Donald Trump was elected. His agenda, like it or not, was chosen by voters, and he has engaged Elon Musk to help him achieve his ends. Whatever else one might say about Trump, he has acted within the framework of our democratic system. The vandals, on the other hand, have not. They have no mandate, no office, no support beyond the mob. And so, like all those who fail in the marketplace of ideas, they turn to coercion.
This is not dissent. This is not protest. It is naked anti-democratic fury, a tantrum disguised as resistance, a jihad against civilization waged by people who could not win at the ballot box and so seek victory in the ashes.
Destruction, after all, is seductive. It is the cheapest substitute for creativity, the easiest path to feeling powerful. To build something — an idea, a business, a nation — requires effort, talent, discipline, self-denial, risk, and time. To destroy it? Just a rock through a window. Just a match and some gasoline. It is the preferred method of the envious, the embittered, and the irrelevant.
I used to say our politics were divided between the makers and the takers. But that’s no longer quite right. We are now divided between the builders and the breakers. Between those who labor to create and those who take perverse satisfaction in annihilation. Between those who believe the future is worth investing in, and those who can only find meaning in wrecking what others have made.

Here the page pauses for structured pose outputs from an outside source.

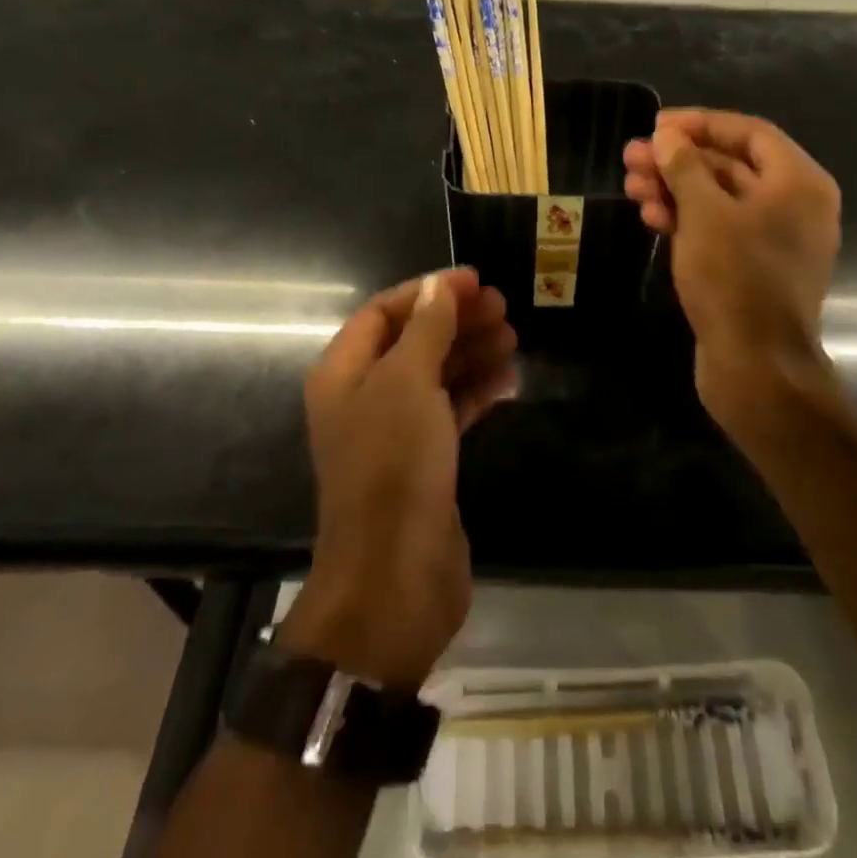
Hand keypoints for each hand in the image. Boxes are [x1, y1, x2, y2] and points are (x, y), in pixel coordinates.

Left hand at [284, 269, 516, 688]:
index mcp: (344, 373)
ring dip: (471, 352)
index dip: (427, 291)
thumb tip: (439, 285)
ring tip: (512, 337)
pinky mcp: (423, 461)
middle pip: (412, 340)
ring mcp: (394, 432)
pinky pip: (450, 411)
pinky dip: (476, 392)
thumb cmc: (394, 466)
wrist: (395, 577)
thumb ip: (426, 329)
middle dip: (455, 320)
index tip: (474, 280)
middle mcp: (363, 397)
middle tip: (503, 307)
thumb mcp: (408, 383)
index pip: (382, 312)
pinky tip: (508, 380)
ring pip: (435, 375)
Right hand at [623, 109, 840, 423]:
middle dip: (677, 160)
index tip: (656, 126)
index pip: (749, 132)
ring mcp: (774, 239)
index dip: (700, 124)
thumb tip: (667, 137)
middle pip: (730, 165)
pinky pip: (719, 229)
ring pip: (719, 199)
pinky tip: (650, 217)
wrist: (756, 366)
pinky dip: (687, 220)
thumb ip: (684, 166)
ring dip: (675, 189)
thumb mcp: (704, 213)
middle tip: (630, 157)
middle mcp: (794, 205)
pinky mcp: (753, 268)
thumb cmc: (735, 277)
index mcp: (799, 182)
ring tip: (630, 186)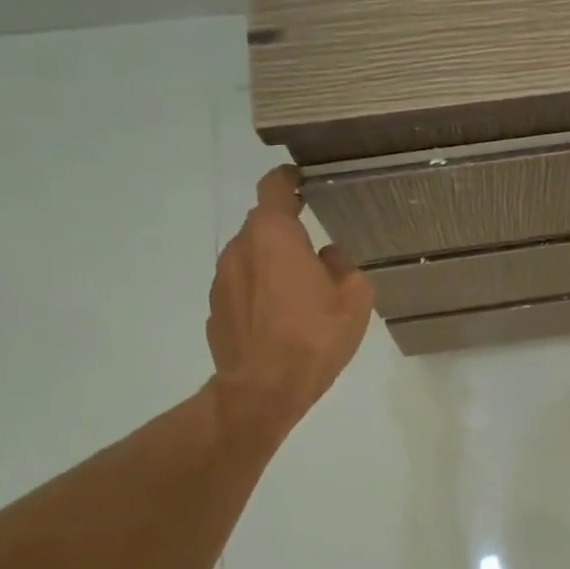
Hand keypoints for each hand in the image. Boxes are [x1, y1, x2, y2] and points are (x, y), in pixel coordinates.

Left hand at [207, 166, 374, 441]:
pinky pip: (242, 288)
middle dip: (287, 234)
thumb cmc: (314, 336)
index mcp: (274, 235)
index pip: (274, 187)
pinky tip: (280, 320)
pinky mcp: (215, 310)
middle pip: (264, 227)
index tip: (302, 180)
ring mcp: (221, 280)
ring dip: (273, 266)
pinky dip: (259, 293)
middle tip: (316, 255)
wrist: (262, 390)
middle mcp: (240, 248)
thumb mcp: (354, 298)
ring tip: (300, 295)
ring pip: (252, 258)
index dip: (288, 179)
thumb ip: (344, 266)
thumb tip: (328, 256)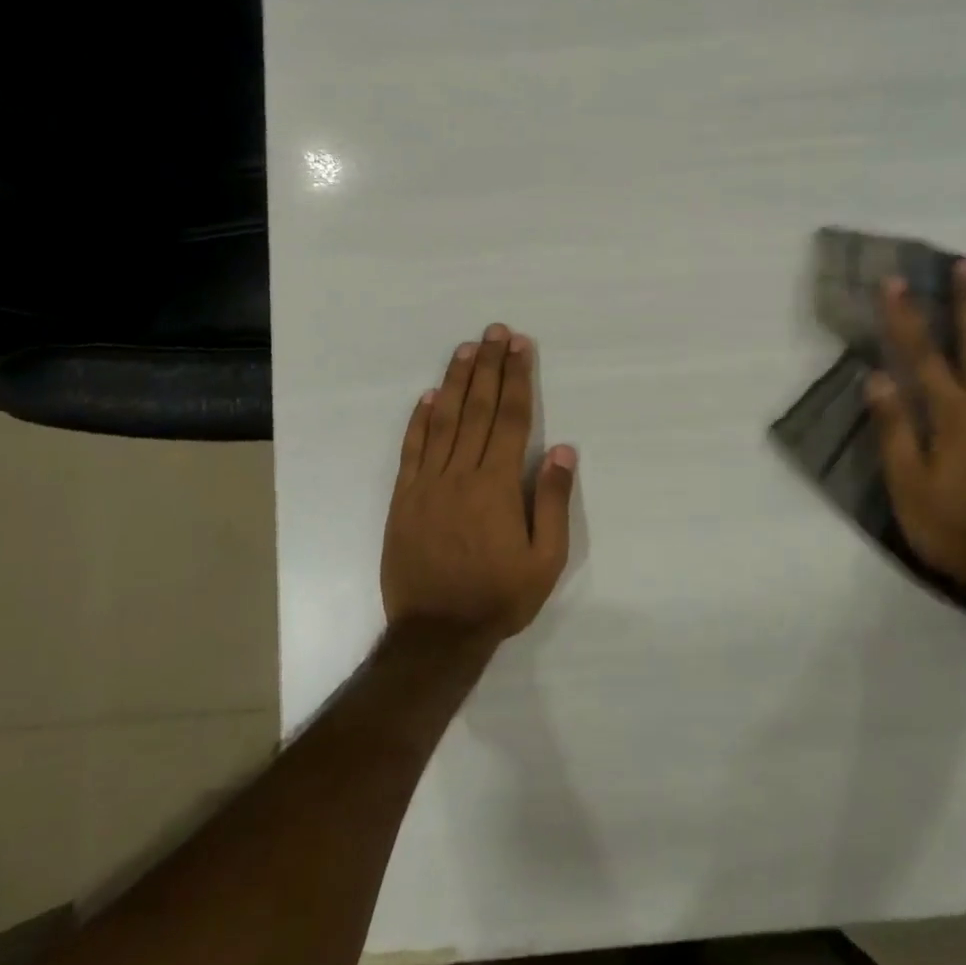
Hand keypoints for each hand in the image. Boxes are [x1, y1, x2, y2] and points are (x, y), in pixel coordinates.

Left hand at [381, 324, 576, 641]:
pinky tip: (427, 397)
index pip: (510, 419)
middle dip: (489, 366)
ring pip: (442, 421)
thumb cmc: (499, 597)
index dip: (517, 379)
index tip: (520, 346)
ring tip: (466, 349)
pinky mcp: (403, 498)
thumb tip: (562, 450)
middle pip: (476, 409)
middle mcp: (461, 474)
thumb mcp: (545, 559)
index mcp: (497, 486)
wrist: (436, 633)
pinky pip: (412, 449)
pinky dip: (419, 420)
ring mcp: (427, 484)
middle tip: (495, 331)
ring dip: (455, 381)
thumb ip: (551, 501)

Because in the end, these anarcho-progressives don’t actually want progress. They don’t want dialogue. They don’t want solutions. What they want, what they enjoy, is the chaos. The breaking. The smoke and the noise and the false feeling of power that comes from destruction. They have nothing to offer the world, and so they’ve convinced themselves that the world deserves nothing better than to burn.
This isn’t justice. It’s not democracy. It’s just vandalism, dressed up in slogans.
And until we stop pretending otherwise, the devils will keep dancing in the ruins.